Willkürlich herrschende Schufte und Sicherheitsmaßnahmen

schufte

Im Nachlass meines Großvaters Hugo Reinhold Schröder (1902-1992) hat sich noch ein kleines Buch gefunden, das wir für ein Poesiealbum gehalten und unbeachtet gelassen hatten. Beim Entziffern fanden wir jetzt heraus, dass er auf den letzten beiden Seiten Tagebuch geschrieben hat. Hier geht es um das Jahr 1929. Beim Opa war damals Lehrhauer auf der Zeche Vereinigte Margarete in Dortmund-Sölde. Die Schachtanlage Margarethe wurde am 15. Juni 1926 stillgelegt. Mein Großvater verlor seinen Job, wurde „an die Fürsorge überwiesen“ und musste „Stempeln gehen“. Danach heißt es im Tagebuch:

Pflichtarbeit muss geleistet werden.
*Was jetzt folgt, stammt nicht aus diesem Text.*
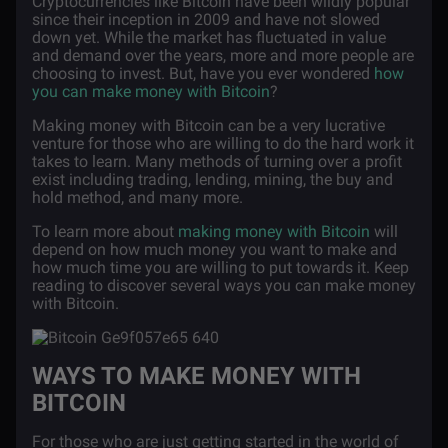
Cryptocurrencies like Bitcoin have been wildly popular
since their inception in 2009 and have not slowed
down yet. While the market has fluctuated in value
and demand over the years, more and more people are
choosing to invest. But, have you ever wondered
how
you can make money with Bitcoin
?
Making money with Bitcoin can be a very lucrative
venture for those who are willing to do the hard work it
takes to learn. Many methods of turning over a profit
exist including trading, lending, mining, the buy and
hold method, and many more.
To learn more about
making money with Bitcoin
will
depend on how much money you want to make and
how much time you are willing to put towards it. Keep
reading to discover several ways you can make money
with Bitcoin.
WAYS TO MAKE MONEY WITH
BITCOIN
For those who are just getting started in the world of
Von den willkürlich herrschenden Schuften dazu gezwungen. Gegenaktion eingeleitet aus der ungerechten Behandlung heraus geboren.

Pflichtarbeit, also Zwangsarbeit bei Arbeitslosigkeit wurde 1923 in der Weimarer Republik eingeführt. „Die Verordnung zur Pflichtarbeit legte fest, daß sich jeder Arbeitslose, der nach Auslaufen der Arbeitslosenversicherung auf Krisenunterstützung angewiesen war, für gemeinnützige Arbeit zur Verfügung stellen mußte, ohne dafür entlohnt zu werden. Auf diese Weise wurden nicht nur zahlreiche Produktivkräfte außerhalb geregelter Arbeitnehmerrechte, wie Organisations- und Streikrecht, beschäftigt. Die Verordnung zur Pflichtarbeit sah auch erstmalig den Entzug der Unterstützung bei Arbeitsverweigerung und Sabotage vor, was praktisch der Verurteilung zum Hungertod gleichkam. (…)
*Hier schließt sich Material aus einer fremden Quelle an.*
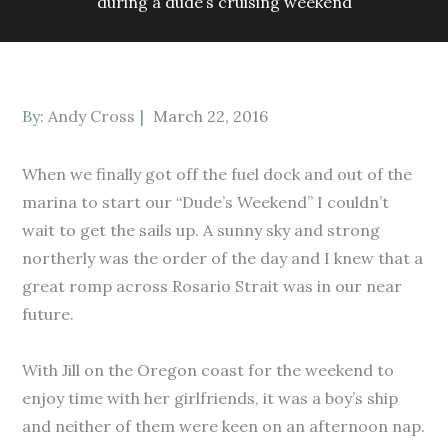
during a dude’s cruising weekend
Posted
By:
Andy Cross
March 22, 2016
on
When we finally got off the fuel dock and out of the
marina to start our “Dude’s Weekend” I couldn’t
wait to get the sails up. A sunny sky and strong
northerly was the order of the day and I knew that a
great romp across Rosario Strait was in our near
future.
With Jill on the Oregon coast for the weekend to
enjoy time with her girlfriends, it was a boy’s ship
and neither of them were keen on an afternoon nap.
Im Gegensatz zur ‚unterstützenden Erwerbslosenfürsorge‘, die zur Sicherung des Existenzminimums beitragen sollte, war die Sicherung des Überlebens von nun an an die Verrichtung von Notstandsarbeiten gebunden. Auch hier stand weniger der ökonomische denn ein pädagogisch-disziplinierender Faktor im Vordergrund, wie aus dem folgenden Zitat aus der Begründung zum Entwurf der Änderungsbestimmungen von 1925 deutlich hervorgeht:

‚Vor allem aber ist die produktive Erwerbslosenfürsorge das beste Mittel, um die Verelendung des Erwerbslosen und den Verfall seiner Arbeitskraft und seines Arbeitswillens zu verhüten; sie wirkt heilend und vorbeugend. (…) Wenn Arbeitslosigkeit in dicht zusammendrängender Bevölkerung in größerem Umfange und mit längerer Dauer eintritt, sind Störungen der öffentlichen Ordnung zu befürchten, besonders dann, wenn unter gewissen bekannten Einwirkungen der Wille der Massen in eine bestimmte Richtung gelenkt wird. (…) Notstandsarbeiten bilden eine Sicherheitsmaßnahme, deren Bedeutung nicht unterschätzt werden darf.'“

Von meinem Vater weiß ich, dass mein Großvater damals Kommunist gewesen sein soll. Leider wird sich nicht mehr feststellen lassen, um welche „Gegenaktionen“, die er im Tagebuch erwähnt, es sich handelte. Wenige Monate später hat er auf der Zeche Achenbach Arbeit als Bergmann gefunden.

Das erinnert mich doch sehr an heute – an Hartz IV und 1-Euro-Jobs.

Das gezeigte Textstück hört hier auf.